*** RECORDS PROVIDED ***

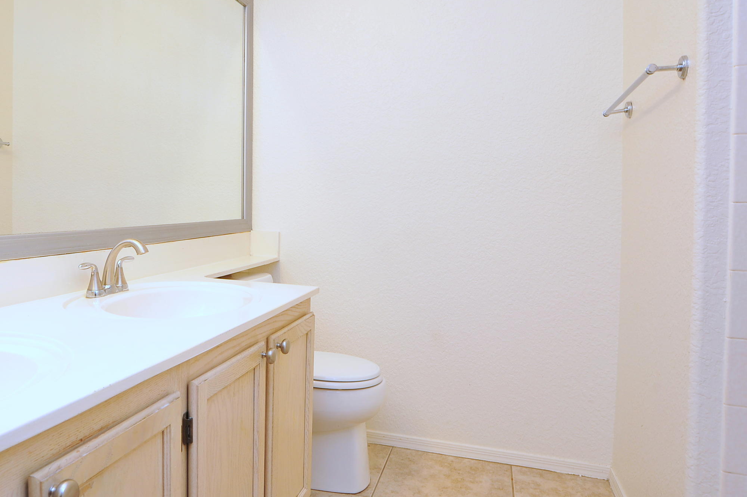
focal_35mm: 27
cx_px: 244
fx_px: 560
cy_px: 201
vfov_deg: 47.6
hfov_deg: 65.5
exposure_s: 1/40
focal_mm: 18
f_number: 8
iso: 640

*** End of RECORDS PROVIDED ***

__WORK REQUIRED__
Please print each entry exactly as it stands, without the pictures.

__YOUR SOLUTION__
focal_35mm: 27
cx_px: 244
fx_px: 560
cy_px: 201
vfov_deg: 47.6
hfov_deg: 65.5
exposure_s: 1/40
focal_mm: 18
f_number: 8
iso: 640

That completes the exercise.